“It is somehow more eerie to hear a person narrate the impending doom in a horror story than it is to read the same words on a page…[as in this] true crime narrative by the friend of a serial killer…As dramatic and chilling as a bedroom window shattering at midnight.”
New York Times (audio review)
A Paris Review Selection
A BuzzFeed Books Pick of Great Books You May Not Know About
Utterly unique in its astonishing intimacy, as jarringly frightening as when it first appeared, Ann Rule’s The Stranger Beside Me defies our expectation that we would surely know if a monster lived among us, worked alongside of us, appeared as one of us.

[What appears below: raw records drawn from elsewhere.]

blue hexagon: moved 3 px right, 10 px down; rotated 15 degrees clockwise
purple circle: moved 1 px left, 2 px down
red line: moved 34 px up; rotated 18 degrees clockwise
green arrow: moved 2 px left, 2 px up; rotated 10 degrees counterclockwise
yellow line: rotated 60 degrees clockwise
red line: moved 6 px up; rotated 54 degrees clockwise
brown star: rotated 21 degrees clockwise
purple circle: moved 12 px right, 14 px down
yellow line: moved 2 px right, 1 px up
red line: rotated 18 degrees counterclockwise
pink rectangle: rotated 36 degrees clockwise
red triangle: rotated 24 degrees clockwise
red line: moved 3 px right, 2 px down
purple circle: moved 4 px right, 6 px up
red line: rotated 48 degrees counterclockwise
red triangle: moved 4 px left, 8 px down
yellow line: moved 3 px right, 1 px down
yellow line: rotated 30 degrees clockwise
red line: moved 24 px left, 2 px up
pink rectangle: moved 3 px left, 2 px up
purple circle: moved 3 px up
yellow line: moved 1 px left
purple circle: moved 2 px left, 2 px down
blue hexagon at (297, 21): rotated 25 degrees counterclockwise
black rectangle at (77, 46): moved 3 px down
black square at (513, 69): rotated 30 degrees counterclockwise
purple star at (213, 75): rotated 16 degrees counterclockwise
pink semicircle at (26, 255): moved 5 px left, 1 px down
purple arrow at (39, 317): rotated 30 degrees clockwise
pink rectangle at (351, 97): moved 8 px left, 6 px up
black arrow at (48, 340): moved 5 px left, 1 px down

With a slow chill that intensifies with each heart-pounding page, Rule describes her dawning awareness that Ted Bundy, her sensitive coworker on a crisis hotline, was one of the most prolific serial killers in America. He would confess to killing at least thirty-six young women from coast to coast and was eventually executed for three of those cases.
Drawing from their correspondence that endured until shortly before Bundy’s death, Ann Rule strikes a seamless balance between her deeply personal perspective and her role as a crime reporter on the hunt for a savage serial killer—the brilliant and charismatic Bundy, the man she thought she knew. Rule changed the course of true-crime literature with this unforgettable chronicle.